Online ist in, steht für viele fest, so auch für die Führung der Frontpage. Mit großem finanziellem Aufwand lassen sie alle Ausgaben des Blattes ins World Wide Web (WWW), einem weltweiten Informationssystem, übertragen. Fotos und Texte sowie die Dates der Silverpages können nun international abgerufen werden - doch wer tut das? Privatanwender zahlen 35-60 DM/Monat um per Computer und Modem angeschlossen zu werden, nur Studenten können das System kostenlos benutzen. Wieviele Leute die Infos ansehen ist nicht festzustellen.

Der neueste Gag der FP-Crew: Die "Mayday Online". Groß angekündigt stellte sich das Spektatkel am 1. Mai eher nüchtern dar: Hin und wieder wurden neue Bilder von Djs und Live Acts ins WWW eingespeist - Fotos, die oft den Act von hinten oder gar nicht zeigten und oft nicht vollständig waren. Die Fotos waren z.T. um Stunden veraltet, daneben waren Kurzfilme abrufbar, die jedoch von der Dateigröße her oft über 20 Minuten brauchten um von Dortmund zum Anwender übertragen zu werden.

Gleichzeitig waren in der Halle Terminals aufgebaut, an denen Mayday-Raver mit Leuten "chatten" (beliebig viele Benutzer können Texte von den anderen Benutzern lesen und selber eintippen) konnten. Zur Hauptzeit waren sogar kurzzeitig bis zu 30 Personen an den Chats beteiligt, davon 5-7 in der Halle, viele hatten aber keinen Zugang zum WWW, konnten also die Bilder und Filme nicht sehen. In den Chats ging es dann oft darum, wie "Scheiße" doch alles wäre, wo es gute Clubs gibt und ob Techno gut ist oder nicht. Die wenigen englischsprachigen Teilnehmer verschwanden schnell und übrig blieben einige Gelangweilte, einige Neugierige (darunter Oliver Lieb) sowie ein Computer der Mayday, der alle 10 Minuten "Mayday" schrieb, sowie das LineUp anzeigte und bis zum Morgen ausfiel. Dann war auch genug Platz zum raven in der Halle und der Chat schrumfte bis um 8 Uhr auf 2-5 Personen, darunter die Systembetreuer. Eine Spielerei, die man genauso ohne öffentliche Terminals haben könnte.
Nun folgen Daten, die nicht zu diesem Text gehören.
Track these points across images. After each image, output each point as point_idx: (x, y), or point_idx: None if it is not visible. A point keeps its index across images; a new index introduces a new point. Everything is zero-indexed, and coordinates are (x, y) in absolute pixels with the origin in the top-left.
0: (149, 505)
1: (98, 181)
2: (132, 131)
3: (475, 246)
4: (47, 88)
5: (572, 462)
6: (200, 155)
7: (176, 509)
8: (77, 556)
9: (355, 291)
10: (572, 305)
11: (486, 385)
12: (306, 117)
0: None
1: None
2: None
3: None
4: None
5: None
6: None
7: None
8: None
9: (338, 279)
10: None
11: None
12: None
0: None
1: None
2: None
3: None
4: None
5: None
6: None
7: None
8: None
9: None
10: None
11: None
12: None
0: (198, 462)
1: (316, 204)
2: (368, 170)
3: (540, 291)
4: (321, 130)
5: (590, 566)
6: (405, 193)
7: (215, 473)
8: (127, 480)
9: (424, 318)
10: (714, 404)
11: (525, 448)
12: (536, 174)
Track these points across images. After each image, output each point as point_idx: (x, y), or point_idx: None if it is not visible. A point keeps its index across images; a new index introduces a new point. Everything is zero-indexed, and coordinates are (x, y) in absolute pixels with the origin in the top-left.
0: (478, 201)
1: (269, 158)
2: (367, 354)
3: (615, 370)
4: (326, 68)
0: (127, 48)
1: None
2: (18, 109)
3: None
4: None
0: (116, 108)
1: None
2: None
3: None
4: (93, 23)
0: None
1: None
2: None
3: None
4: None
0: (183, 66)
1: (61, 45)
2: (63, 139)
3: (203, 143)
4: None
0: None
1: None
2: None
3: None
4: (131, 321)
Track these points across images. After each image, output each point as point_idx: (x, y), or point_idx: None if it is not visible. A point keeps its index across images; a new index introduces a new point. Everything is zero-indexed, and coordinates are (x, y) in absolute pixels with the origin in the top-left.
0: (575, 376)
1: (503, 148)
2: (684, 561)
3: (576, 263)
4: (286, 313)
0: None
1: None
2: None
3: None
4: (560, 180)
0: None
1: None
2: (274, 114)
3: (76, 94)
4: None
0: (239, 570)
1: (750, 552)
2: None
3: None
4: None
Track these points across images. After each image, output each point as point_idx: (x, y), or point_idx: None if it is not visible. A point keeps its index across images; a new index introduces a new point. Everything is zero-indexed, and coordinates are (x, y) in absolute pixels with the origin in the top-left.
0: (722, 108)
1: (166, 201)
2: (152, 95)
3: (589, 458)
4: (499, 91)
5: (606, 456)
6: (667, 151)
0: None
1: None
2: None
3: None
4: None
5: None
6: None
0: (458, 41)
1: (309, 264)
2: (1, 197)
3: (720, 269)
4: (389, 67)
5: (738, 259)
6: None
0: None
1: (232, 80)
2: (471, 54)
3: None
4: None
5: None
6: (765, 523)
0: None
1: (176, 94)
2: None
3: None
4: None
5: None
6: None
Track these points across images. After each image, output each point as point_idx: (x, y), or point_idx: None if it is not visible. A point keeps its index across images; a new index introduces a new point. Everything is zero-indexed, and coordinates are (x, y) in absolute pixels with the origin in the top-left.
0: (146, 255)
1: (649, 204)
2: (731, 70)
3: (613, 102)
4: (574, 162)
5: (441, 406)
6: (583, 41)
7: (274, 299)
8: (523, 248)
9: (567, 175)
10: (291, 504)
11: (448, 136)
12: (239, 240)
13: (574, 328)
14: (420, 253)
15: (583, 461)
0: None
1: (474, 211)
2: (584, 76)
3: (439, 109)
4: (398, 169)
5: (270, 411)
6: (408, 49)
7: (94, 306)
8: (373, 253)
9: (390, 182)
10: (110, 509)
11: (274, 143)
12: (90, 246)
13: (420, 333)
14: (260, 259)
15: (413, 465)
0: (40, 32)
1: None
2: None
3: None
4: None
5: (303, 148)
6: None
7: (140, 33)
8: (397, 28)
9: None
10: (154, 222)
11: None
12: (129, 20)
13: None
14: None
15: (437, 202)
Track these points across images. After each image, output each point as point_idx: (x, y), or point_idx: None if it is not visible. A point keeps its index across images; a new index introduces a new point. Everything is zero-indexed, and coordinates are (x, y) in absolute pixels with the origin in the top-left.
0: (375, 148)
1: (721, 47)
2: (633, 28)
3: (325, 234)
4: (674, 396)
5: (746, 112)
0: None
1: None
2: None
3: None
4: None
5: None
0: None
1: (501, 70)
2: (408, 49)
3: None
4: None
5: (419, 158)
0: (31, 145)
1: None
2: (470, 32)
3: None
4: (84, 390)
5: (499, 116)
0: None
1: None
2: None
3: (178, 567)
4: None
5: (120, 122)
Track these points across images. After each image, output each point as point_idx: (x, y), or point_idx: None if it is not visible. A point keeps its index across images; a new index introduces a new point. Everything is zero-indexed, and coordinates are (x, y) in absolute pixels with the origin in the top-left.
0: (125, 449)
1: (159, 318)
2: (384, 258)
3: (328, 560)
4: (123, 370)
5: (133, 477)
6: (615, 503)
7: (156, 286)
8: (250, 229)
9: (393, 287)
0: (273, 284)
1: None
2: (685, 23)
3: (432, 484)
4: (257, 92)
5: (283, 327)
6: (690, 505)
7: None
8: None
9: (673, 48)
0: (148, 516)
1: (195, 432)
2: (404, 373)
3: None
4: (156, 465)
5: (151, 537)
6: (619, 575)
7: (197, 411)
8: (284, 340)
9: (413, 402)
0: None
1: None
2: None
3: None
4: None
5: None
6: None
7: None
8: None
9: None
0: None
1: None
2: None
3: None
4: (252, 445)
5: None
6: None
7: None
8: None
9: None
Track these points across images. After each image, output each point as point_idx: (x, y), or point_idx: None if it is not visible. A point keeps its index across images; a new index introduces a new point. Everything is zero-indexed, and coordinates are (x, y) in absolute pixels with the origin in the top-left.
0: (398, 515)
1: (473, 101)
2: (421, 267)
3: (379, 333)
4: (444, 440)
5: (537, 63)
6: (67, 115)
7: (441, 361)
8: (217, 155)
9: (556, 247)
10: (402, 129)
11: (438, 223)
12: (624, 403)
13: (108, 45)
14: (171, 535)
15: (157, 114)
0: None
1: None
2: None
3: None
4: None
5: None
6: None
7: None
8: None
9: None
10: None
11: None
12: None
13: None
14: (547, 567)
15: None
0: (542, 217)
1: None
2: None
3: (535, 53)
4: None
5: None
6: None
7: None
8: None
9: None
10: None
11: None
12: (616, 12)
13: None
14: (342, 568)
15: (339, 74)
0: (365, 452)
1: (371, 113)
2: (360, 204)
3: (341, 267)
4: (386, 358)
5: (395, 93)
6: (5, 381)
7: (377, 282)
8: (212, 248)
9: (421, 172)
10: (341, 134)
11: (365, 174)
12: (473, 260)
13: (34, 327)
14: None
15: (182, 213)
Mehr Mühe machte sich das Chromapark-Team Ende April mit ihren Seiten. Mit großen Grafiken wurde die Ausstellung erläutert und beworben, eine Geschichte zum selber weiterschreiben war eingebaut und einige Texte waren abrufbar. Getrübt wurde das Bild aber durch eine langsame Verbindung und sehr viel Sponsorenwerbung. Auch hier muß man sich fragen: Wer sieht sich das an? Infos über Chromapark gab es in allen Zeitschriften, so auch in deep und wer wirklich daran interessiert war ist wohl hingefahren ... aber irgendwo braucht wohl jeder sein Spielzeug. Aber wenn's Spass macht...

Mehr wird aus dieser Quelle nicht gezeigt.